Jenny Teeson learned that she had been drugged and raped more than a year after the assault took place, when she found videos of it on her computer.
She watched in horror as a man forcibly penetrated her motionless body with a sex toy while her toddler son lay sleeping nearby — all documented in a video shot inside their Andover home.
But Teeson's attacker will never be charged with rape because, until recently, that man was her husband.
"I know why victims give up," Teeson said in a recent interview. "Nothing on his record says criminal sexual conduct, that he raped me. Nothing says anything to the sex crimes that he did."

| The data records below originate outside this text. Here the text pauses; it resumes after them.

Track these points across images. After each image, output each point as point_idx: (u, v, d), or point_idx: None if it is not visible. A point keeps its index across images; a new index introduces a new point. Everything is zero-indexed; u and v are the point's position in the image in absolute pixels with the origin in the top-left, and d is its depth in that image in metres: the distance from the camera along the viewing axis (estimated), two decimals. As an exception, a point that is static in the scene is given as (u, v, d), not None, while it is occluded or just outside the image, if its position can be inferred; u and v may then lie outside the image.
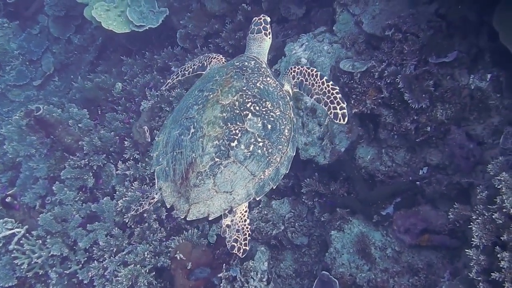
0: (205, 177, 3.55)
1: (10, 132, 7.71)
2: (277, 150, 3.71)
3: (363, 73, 5.41)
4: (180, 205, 3.65)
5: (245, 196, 3.61)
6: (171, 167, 3.76)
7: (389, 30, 5.41)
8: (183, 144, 3.69)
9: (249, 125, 3.64)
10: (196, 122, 3.70)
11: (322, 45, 5.90)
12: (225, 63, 4.45)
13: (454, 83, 5.12)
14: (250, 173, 3.60)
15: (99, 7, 8.25)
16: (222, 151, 3.56)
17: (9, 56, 10.74)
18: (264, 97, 3.81)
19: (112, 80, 8.42)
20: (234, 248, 3.74)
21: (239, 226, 3.79)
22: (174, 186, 3.73)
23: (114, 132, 7.33)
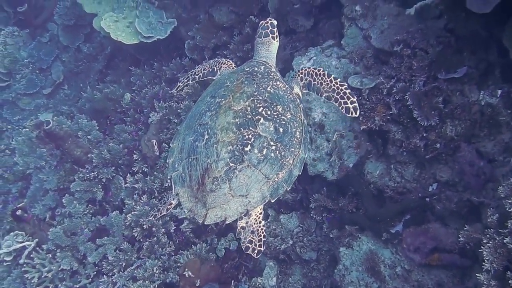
0: (221, 182, 3.61)
1: (20, 144, 7.76)
2: (290, 153, 3.77)
3: (371, 89, 5.38)
4: (198, 210, 3.72)
5: (260, 199, 3.68)
6: (187, 173, 3.82)
7: (397, 45, 5.39)
8: (198, 150, 3.75)
9: (262, 130, 3.70)
10: (209, 128, 3.76)
11: (330, 60, 5.87)
12: (235, 69, 4.48)
13: (463, 99, 5.08)
14: (264, 176, 3.66)
15: (107, 18, 8.25)
16: (236, 156, 3.62)
17: (19, 64, 10.78)
18: (275, 101, 3.87)
19: (121, 90, 8.43)
20: (249, 249, 3.76)
21: (254, 228, 3.82)
22: (191, 191, 3.79)
23: (123, 144, 7.34)
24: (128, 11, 8.44)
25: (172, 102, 7.49)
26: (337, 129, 5.69)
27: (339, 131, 5.66)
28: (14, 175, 8.50)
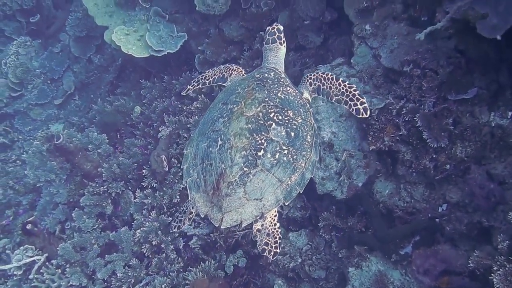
0: (235, 187, 3.72)
1: (31, 157, 7.83)
2: (301, 156, 3.88)
3: (381, 109, 5.37)
4: (214, 214, 3.82)
5: (274, 202, 3.79)
6: (202, 179, 3.93)
7: (407, 65, 5.36)
8: (212, 156, 3.85)
9: (274, 134, 3.80)
10: (223, 134, 3.86)
11: (340, 79, 5.84)
12: (246, 76, 4.59)
13: (474, 120, 5.05)
14: (278, 180, 3.77)
15: (119, 31, 8.29)
16: (250, 161, 3.72)
17: (31, 74, 10.88)
18: (285, 106, 3.98)
19: (131, 103, 8.47)
20: (265, 251, 3.87)
21: (270, 230, 3.93)
22: (207, 196, 3.88)
23: (132, 158, 7.37)
24: (139, 24, 8.48)
25: (182, 117, 7.51)
26: (346, 148, 5.67)
27: (348, 150, 5.65)
28: (24, 186, 8.57)
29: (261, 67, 4.60)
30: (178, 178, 6.83)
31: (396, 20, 5.75)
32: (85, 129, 9.40)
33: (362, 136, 5.68)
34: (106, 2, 9.00)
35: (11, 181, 8.79)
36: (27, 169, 7.88)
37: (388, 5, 5.78)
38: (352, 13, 6.07)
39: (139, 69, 9.44)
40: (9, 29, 11.61)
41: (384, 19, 5.80)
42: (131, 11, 8.75)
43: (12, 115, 10.77)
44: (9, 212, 8.43)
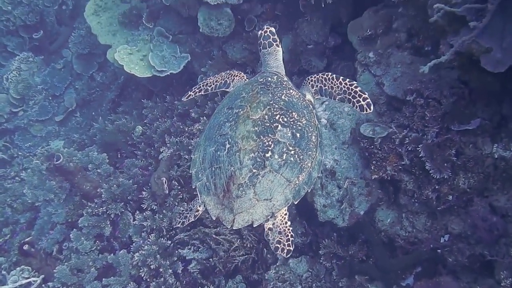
0: (245, 188, 3.79)
1: (30, 176, 7.78)
2: (307, 156, 3.97)
3: (383, 138, 5.34)
4: (225, 216, 3.89)
5: (284, 202, 3.87)
6: (211, 182, 3.99)
7: (410, 95, 5.36)
8: (220, 159, 3.93)
9: (280, 136, 3.89)
10: (230, 138, 3.94)
11: (343, 106, 5.83)
12: (249, 80, 4.69)
13: (476, 151, 5.01)
14: (286, 180, 3.85)
15: (122, 50, 8.31)
16: (258, 163, 3.80)
17: (32, 90, 10.88)
18: (290, 108, 4.07)
19: (133, 123, 8.44)
20: (278, 249, 3.94)
21: (281, 228, 4.00)
22: (217, 199, 3.95)
23: (132, 179, 7.33)
24: (142, 44, 8.50)
25: (183, 138, 7.48)
26: (348, 176, 5.64)
27: (351, 178, 5.61)
28: (23, 205, 8.51)
29: (263, 72, 4.69)
30: (178, 200, 6.79)
31: (399, 48, 5.75)
32: (85, 146, 9.42)
33: (364, 164, 5.65)
34: (110, 21, 9.04)
35: (9, 199, 8.72)
36: (25, 188, 7.82)
37: (392, 33, 5.78)
38: (356, 40, 6.08)
39: (141, 87, 9.45)
40: (11, 44, 11.64)
41: (388, 48, 5.80)
42: (135, 31, 8.77)
43: (12, 131, 10.75)
44: (6, 231, 8.37)
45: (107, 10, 9.25)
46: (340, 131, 5.69)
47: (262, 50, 4.70)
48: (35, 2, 11.58)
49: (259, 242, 6.39)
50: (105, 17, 9.15)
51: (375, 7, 6.02)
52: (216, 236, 6.34)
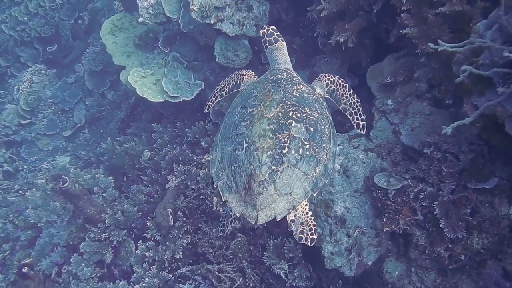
0: (266, 185, 3.91)
1: (35, 196, 7.67)
2: (322, 149, 4.11)
3: (397, 190, 5.23)
4: (249, 213, 4.00)
5: (303, 195, 4.00)
6: (232, 180, 4.09)
7: (428, 148, 5.27)
8: (239, 158, 4.04)
9: (295, 132, 4.02)
10: (247, 137, 4.05)
11: (357, 153, 5.73)
12: (259, 79, 4.78)
13: (493, 212, 4.89)
14: (304, 173, 3.99)
15: (135, 73, 8.24)
16: (276, 159, 3.92)
17: (42, 103, 10.84)
18: (301, 103, 4.21)
19: (141, 147, 8.35)
20: (302, 239, 4.06)
21: (303, 219, 4.12)
22: (239, 197, 4.06)
23: (138, 206, 7.23)
24: (157, 68, 8.44)
25: (191, 167, 7.38)
26: (358, 225, 5.52)
27: (361, 227, 5.50)
28: (24, 222, 8.41)
29: (272, 69, 4.80)
30: (182, 232, 6.68)
31: (419, 98, 5.66)
32: (91, 164, 9.35)
33: (375, 214, 5.53)
34: (125, 42, 9.00)
35: (11, 215, 8.62)
36: (29, 208, 7.70)
37: (412, 82, 5.70)
38: (375, 86, 6.00)
39: (152, 109, 9.39)
40: (25, 55, 11.68)
41: (407, 96, 5.72)
42: (150, 54, 8.73)
43: (20, 143, 10.68)
44: (6, 247, 8.27)
45: (123, 31, 9.22)
46: (353, 179, 5.58)
47: (269, 46, 4.76)
48: (52, 14, 11.63)
49: (261, 282, 6.27)
50: (121, 37, 9.12)
51: (396, 54, 5.94)
52: (219, 273, 6.22)
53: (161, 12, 7.91)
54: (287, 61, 4.86)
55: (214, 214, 6.78)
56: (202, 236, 6.77)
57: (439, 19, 5.00)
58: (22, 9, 11.87)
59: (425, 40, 5.09)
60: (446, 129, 4.19)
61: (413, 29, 5.14)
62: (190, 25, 7.65)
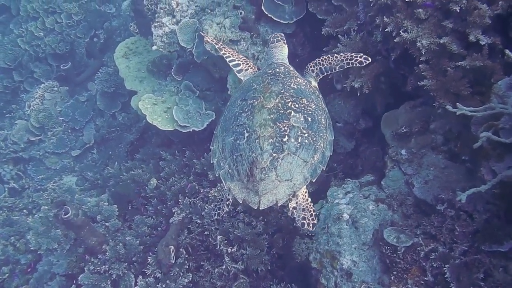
0: (268, 171, 4.08)
1: (37, 222, 7.55)
2: (320, 137, 4.32)
3: (408, 248, 5.01)
4: (251, 198, 4.16)
5: (303, 181, 4.19)
6: (234, 169, 4.26)
7: (441, 204, 5.05)
8: (241, 147, 4.22)
9: (294, 121, 4.22)
10: (248, 127, 4.24)
11: (368, 203, 5.53)
12: (258, 73, 5.08)
13: (507, 277, 4.63)
14: (303, 161, 4.17)
15: (146, 99, 8.13)
16: (277, 147, 4.11)
17: (53, 121, 10.78)
18: (299, 95, 4.44)
19: (148, 174, 8.19)
20: (304, 225, 4.28)
21: (304, 205, 4.33)
22: (242, 184, 4.22)
23: (140, 239, 7.05)
24: (168, 95, 8.33)
25: (197, 200, 7.22)
26: (365, 280, 5.29)
27: (367, 283, 5.26)
28: (25, 245, 8.29)
29: (270, 64, 5.08)
30: (183, 271, 6.50)
31: (434, 150, 5.45)
32: (98, 186, 9.25)
33: (383, 269, 5.31)
34: (138, 67, 8.93)
35: (13, 238, 8.50)
36: (30, 234, 7.56)
37: (428, 134, 5.49)
38: (389, 134, 5.80)
39: (162, 134, 9.24)
40: (38, 71, 11.64)
41: (422, 148, 5.51)
42: (162, 80, 8.64)
43: (27, 160, 10.61)
44: (5, 269, 8.15)
45: (137, 55, 9.17)
46: (362, 231, 5.37)
47: (270, 44, 5.27)
48: (67, 32, 11.63)
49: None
50: (134, 61, 9.07)
51: (413, 102, 5.75)
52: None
53: (175, 41, 7.80)
54: (285, 59, 5.20)
55: (217, 252, 6.59)
56: (204, 274, 6.58)
57: (459, 72, 4.83)
58: (39, 25, 11.93)
59: (443, 93, 4.93)
60: (461, 196, 4.00)
61: (431, 81, 4.97)
62: (204, 56, 7.52)
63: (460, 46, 4.88)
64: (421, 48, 4.94)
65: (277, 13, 7.01)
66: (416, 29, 5.02)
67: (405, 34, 5.02)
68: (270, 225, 6.60)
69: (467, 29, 4.73)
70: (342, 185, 6.04)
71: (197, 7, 7.87)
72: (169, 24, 7.92)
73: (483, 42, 4.67)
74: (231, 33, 7.10)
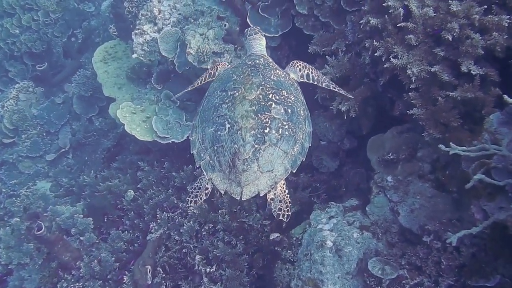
0: (250, 162, 4.19)
1: (7, 235, 7.25)
2: (299, 129, 4.45)
3: (392, 280, 4.90)
4: (233, 189, 4.27)
5: (284, 171, 4.34)
6: (215, 160, 4.37)
7: (427, 235, 4.96)
8: (222, 138, 4.30)
9: (275, 113, 4.32)
10: (230, 118, 4.31)
11: (352, 231, 5.39)
12: (236, 64, 5.12)
13: (492, 313, 4.58)
14: (284, 152, 4.30)
15: (125, 107, 7.87)
16: (259, 138, 4.21)
17: (27, 123, 10.40)
18: (279, 87, 4.53)
19: (125, 186, 7.94)
20: (280, 216, 4.37)
21: (281, 197, 4.41)
22: (223, 174, 4.34)
23: (115, 255, 6.83)
24: (148, 104, 8.08)
25: (176, 215, 7.02)
26: (348, 310, 5.18)
27: (350, 312, 5.16)
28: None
29: (249, 55, 5.14)
30: (160, 291, 6.31)
31: (421, 179, 5.33)
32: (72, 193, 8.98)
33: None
34: (117, 73, 8.67)
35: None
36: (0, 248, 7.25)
37: (415, 162, 5.38)
38: (375, 160, 5.68)
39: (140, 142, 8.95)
40: (14, 70, 11.25)
41: (409, 175, 5.39)
42: (142, 88, 8.36)
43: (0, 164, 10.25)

Minnesota is one of about a dozen states that still grant spouses and cohabiting partners exemptions from its sexual assault laws under certain conditions. The state's "voluntary relationship" statute, which dates to the 1970s, does not exempt spouses from prosecution for forcible rape. But while it is otherwise illegal in Minnesota to engage in sexual penetration with someone who is "mentally impaired, mentally incapacitated, or physically helpless," that provision does not apply in marriage.
Now state legislators are mounting an effort to repeal that law, one of the first statutory reforms in the wake of a Star Tribune investigation that found chronic and widespread lapses in law enforcement's handling of rape cases.
For Teeson, it's been a longer journey: from finding those videos nearly two years ago, to describing her experience in a courtroom late last year and, finally, to watching her story fuel action at the State Capitol this session.
On Thursday, Teeson looked on with her parents as the Minnesota House unanimously passed its bill to repeal the law. A matching effort in the Senate is moving closer to a floor vote.